== What the task asks ==
There are pictures in the records below; leave them out and set down exactly the lines from the one holding "Sin embargo, para" through the one holding "Get the raw".

== Records to use ==
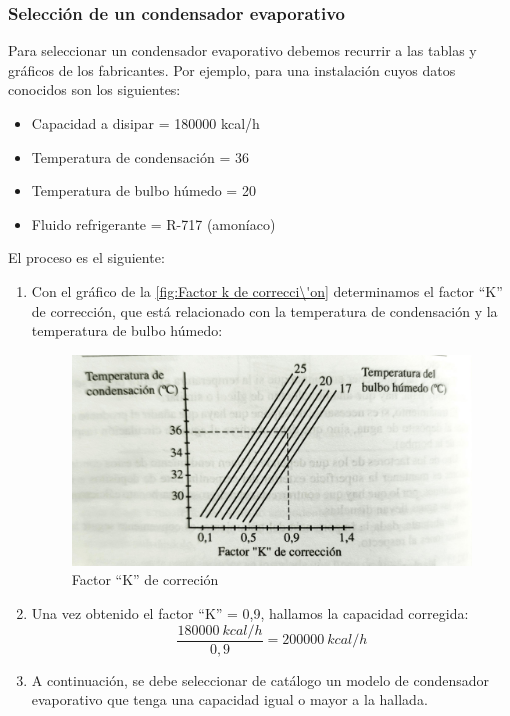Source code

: \subsubsection{Selecci\'on de un condensador evaporativo}

Para seleccionar un condensador evaporativo debemos recurrir a las tablas y gr\'aficos de los fabricantes. Por ejemplo, para una instalaci\'on cuyos datos conocidos son los siguientes:
\begin{itemize}
    \item Capacidad a disipar = 180000 kcal/h
    \item Temperatura de condensaci\'on = 36\textcelsius
    \item Temperatura de bulbo h\'umedo = 20\textcelsius
    \item Fluido refrigerante = R-717 (amon\'iaco)
\end{itemize}
El proceso es el siguiente:
\begin{enumerate}[1.]
    \item Con el gr\'afico de la \autoref{fig:Factor k de correcci\'on} determinamos el factor ``K'' de correcci\'on, que est\'a relacionado con la temperatura de condensaci\'on y la temperatura de bulbo h\'umedo:
    \begin{figure}[H]
        \centering
        \includegraphics[width=0.6\linewidth]{figuras/condensadores/factor k de correcion.jpg}
        \caption{Factor ``K'' de correci\'on}
        \label{fig:Factor k de correcci\'on}
    \end{figure}
    \item Una vez obtenido el factor ``K'' = 0,9, hallamos la capacidad corregida:
    \begin{equation*}
        \frac{180000\ kcal/h}{0,9} = 200000\ kcal/h
    \end{equation*}
    \item A continuaci\'on, se debe seleccionar de cat\'alogo un modelo de condensador evaporativo que tenga una capacidad igual o mayor a la hallada.
\end{enumerate}

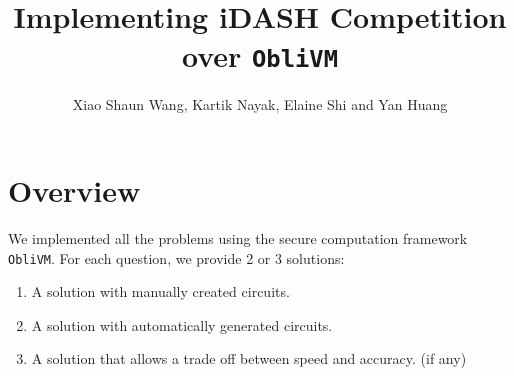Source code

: \documentclass{article}
\title{Implementing iDASH Competition over {\tt ObliVM}}
\author{Xiao Shaun Wang, Kartik Nayak, Elaine Shi and Yan Huang}
\begin{document}
\maketitle
\section{Overview}
We implemented all the problems using the secure computation framework {\tt ObliVM}.
For each question, we provide 2 or 3 solutions:
\begin{enumerate}
\item A solution with manually created circuits.
\item A solution with automatically generated circuits.
\item A solution that allows a trade off between speed and accuracy. (if any)
\end{enumerate}


%
\end{document}
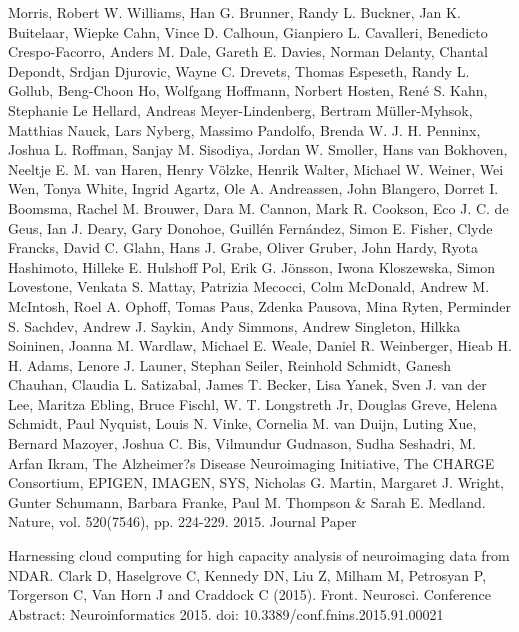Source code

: \documentclass[twocolumn]{bmcart}%
\begin{document}
\begin{backmatter}
Morris, Robert W. Williams, Han G. Brunner, Randy L. Buckner, Jan K. Buitelaar, Wiepke Cahn, Vince D. Calhoun, Gianpiero L. Cavalleri, Benedicto Crespo-Facorro, Anders M. Dale, Gareth E. Davies, Norman Delanty, Chantal Depondt, Srdjan Djurovic, Wayne C. Drevets, Thomas Espeseth, Randy L. Gollub, Beng-Choon Ho, Wolfgang Hoffmann, Norbert Hosten, René S. Kahn, Stephanie Le Hellard, Andreas Meyer-Lindenberg, Bertram Müller-Myhsok, Matthias Nauck, Lars Nyberg, Massimo Pandolfo, Brenda W. J. H. Penninx, Joshua L. Roffman, Sanjay M. Sisodiya, Jordan W. Smoller, Hans van Bokhoven, Neeltje E. M. van Haren, Henry Völzke, Henrik Walter, Michael W. Weiner, Wei Wen, Tonya White, Ingrid Agartz, Ole A. Andreassen, John Blangero, Dorret I. Boomsma, Rachel M. Brouwer, Dara M. Cannon, Mark R. Cookson, Eco J. C. de Geus, Ian J. Deary, Gary Donohoe, Guillén Fernández, Simon E. Fisher, Clyde Francks, David C. Glahn, Hans J. Grabe, Oliver Gruber, John Hardy, Ryota Hashimoto, Hilleke E. Hulshoff Pol, Erik G. Jönsson, Iwona Kloszewska, Simon Lovestone, Venkata S. Mattay, Patrizia Mecocci, Colm McDonald, Andrew M. McIntosh, Roel A. Ophoff, Tomas Paus, Zdenka Pausova, Mina Ryten, Perminder S. Sachdev, Andrew J. Saykin, Andy Simmons, Andrew Singleton, Hilkka Soininen, Joanna M. Wardlaw, Michael E. Weale, Daniel R. Weinberger, Hieab H. H. Adams, Lenore J. Launer, Stephan Seiler, Reinhold Schmidt, Ganesh Chauhan, Claudia L. Satizabal, James T. Becker, Lisa Yanek, Sven J. van der Lee, Maritza Ebling, Bruce Fischl, W. T. Longstreth Jr, Douglas Greve, Helena Schmidt, Paul Nyquist, Louis N. Vinke, Cornelia M. van Duijn, Luting Xue, Bernard Mazoyer, Joshua C. Bis, Vilmundur Gudnason, Sudha Seshadri, M. Arfan Ikram, The Alzheimer?s Disease Neuroimaging Initiative, The CHARGE Consortium, EPIGEN, IMAGEN, SYS, Nicholas G. Martin, Margaret J. Wright, Gunter Schumann, Barbara Franke, Paul M. Thompson & Sarah E. Medland. Nature, vol. 520(7546), pp. 224-229. 2015. Journal Paper

Harnessing cloud computing for high capacity analysis of neuroimaging data from NDAR. Clark D, Haselgrove C, Kennedy DN, Liu Z, Milham M, Petrosyan P, Torgerson C, Van Horn J and Craddock C (2015). Front. Neurosci. Conference Abstract: Neuroinformatics 2015. doi: 10.3389/conf.fnins.2015.91.00021
\end{backmatter}
\end{document}
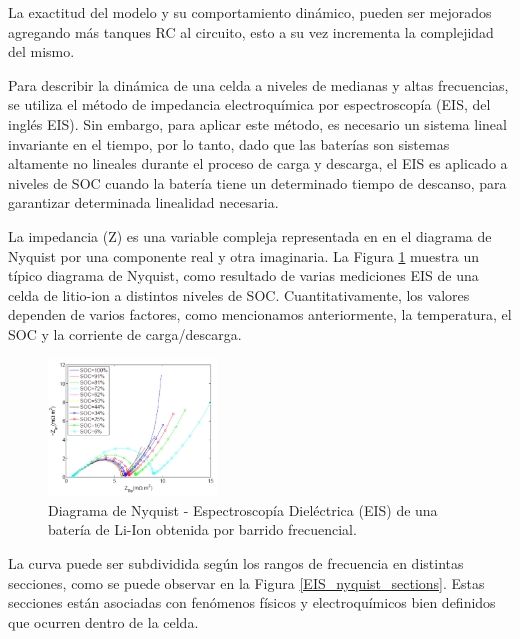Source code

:\documentclass[10pt,a4paper]{article}
\newcounter{subsubsubsection}[subsubsection]
\begin{document}
\noindent La exactitud del modelo y su comportamiento din\'amico, pueden ser 
mejorados agregando m\'as tanques RC al circuito, esto a su vez incrementa la
complejidad del mismo. 


\noindent Para describir la din\'amica de una celda a niveles de medianas y 
altas frecuencias, se utiliza el m\'etodo de impedancia electroqu\'imica por 
espectroscop\'ia (\acrshort{EIS}, del ingl\'es \acrlong{EIS}). Sin embargo, para
aplicar este m\'etodo, es necesario un sistema lineal invariante en el tiempo,
por lo tanto, dado que las bater\'ias son sistemas altamente no lineales durante
el proceso de carga y descarga, el \acrshort{EIS} es aplicado a niveles de
\acrshort{SOC} cuando la bater\'ia tiene un determinado tiempo de descanso, para
garantizar determinada linealidad necesaria.

\noindent La impedancia (Z) es una variable compleja representada en en el 
diagrama de Nyquist por una componente real y otra imaginaria. 
La Figura \ref{EIS_Nyquist} muestra un t\'ipico diagrama de Nyquist, 
como resultado de varias mediciones \acrshort{EIS} de una celda de litio-ion a
distintos niveles de \acrshort{SOC}. Cuantitativamente, los valores dependen de 
varios factores, como mencionamos anteriormente, la temperatura, 
el \acrshort{SOC} y la corriente de carga/descarga.

\begin{figure}[h!]
    \begin{center}
	\includegraphics[width=0.4\textwidth]{EIS_Nyquist.png}
	\caption{Diagrama de Nyquist - Espectroscopía Dieléctrica (EIS) de 
	una batería de Li-Ion obtenida por barrido frecuencial.}
	\label{EIS_Nyquist}
    \end{center}
\end{figure}

\newpage

\noindent La curva puede ser subdividida seg\'un los rangos de frecuencia en
distintas secciones, como se puede observar en la Figura
\ref{EIS_nyquist_sections}. Estas secciones est\'an asociadas con fen\'omenos 
f\'isicos y electroqu\'imicos bien definidos que ocurren dentro de la celda.
\end{document}
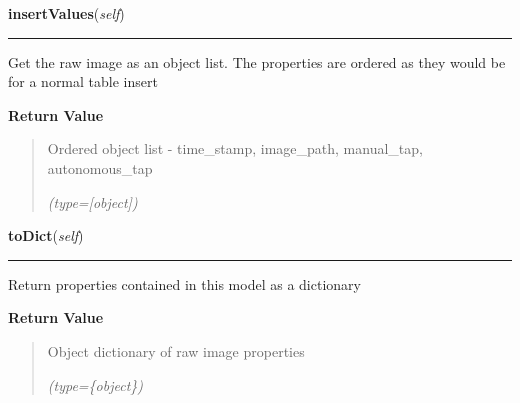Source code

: \hspace{.8\funcindent}\begin{boxedminipage}{\funcwidth}

    \raggedright \textbf{insertValues}(\textit{self})

    \vspace{-1.5ex}

    \rule{\textwidth}{0.5\fboxrule}
\setlength{\parskip}{2ex}
    Get the raw image as an object list. The properties are ordered as they
    would be for a normal table insert

\setlength{\parskip}{1ex}
      \textbf{Return Value}
    \vspace{-1ex}

      \begin{quote}
      Ordered object list - time\_stamp, image\_path, manual\_tap, 
      autonomous\_tap

      {\it (type=[object])}

      \end{quote}

    \end{boxedminipage}

    \label{src:dao:model:incoming_image:incoming_image:toDict}

    \vspace{0.5ex}

\hspace{.8\funcindent}\begin{boxedminipage}{\funcwidth}

    \raggedright \textbf{toDict}(\textit{self})

    \vspace{-1.5ex}

    \rule{\textwidth}{0.5\fboxrule}
\setlength{\parskip}{2ex}
    Return properties contained in this model as a dictionary

\setlength{\parskip}{1ex}
      \textbf{Return Value}
    \vspace{-1ex}

      \begin{quote}
      Object dictionary of raw image properties

      {\it (type=\{object\})}

      \end{quote}

    \end{boxedminipage}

== Exercise result ==
espectroscop\'ia (\acrshort{EIS}, del ingl\'es \acrlong{EIS}). Sin embargo, para
aplicar este m\'etodo, es necesario un sistema lineal invariante en el tiempo,
por lo tanto, dado que las bater\'ias son sistemas altamente no lineales durante
el proceso de carga y descarga, el \acrshort{EIS} es aplicado a niveles de
\acrshort{SOC} cuando la bater\'ia tiene un determinado tiempo de descanso, para
garantizar determinada linealidad necesaria.

\noindent La impedancia (Z) es una variable compleja representada en en el 
diagrama de Nyquist por una componente real y otra imaginaria. 
La Figura \ref{EIS_Nyquist} muestra un t\'ipico diagrama de Nyquist, 
como resultado de varias mediciones \acrshort{EIS} de una celda de litio-ion a
distintos niveles de \acrshort{SOC}. Cuantitativamente, los valores dependen de 
varios factores, como mencionamos anteriormente, la temperatura, 
el \acrshort{SOC} y la corriente de carga/descarga.

\begin{figure}[h!]
    \begin{center}
	\includegraphics[width=0.4\textwidth]{EIS_Nyquist.png}
	\caption{Diagrama de Nyquist - Espectroscopía Dieléctrica (EIS) de 
	una batería de Li-Ion obtenida por barrido frecuencial.}
	\label{EIS_Nyquist}
    \end{center}
\end{figure}

\newpage

\noindent La curva puede ser subdividida seg\'un los rangos de frecuencia en
distintas secciones, como se puede observar en la Figura
\ref{EIS_nyquist_sections}. Estas secciones est\'an asociadas con fen\'omenos 
f\'isicos y electroqu\'imicos bien definidos que ocurren dentro de la celda.
\end{document}
Source code

: \hspace{.8\funcindent}\begin{boxedminipage}{\funcwidth}

    \raggedright \textbf{insertValues}(\textit{self})

    \vspace{-1.5ex}

    \rule{\textwidth}{0.5\fboxrule}
\setlength{\parskip}{2ex}
    Get the raw image as an object list. The properties are ordered as they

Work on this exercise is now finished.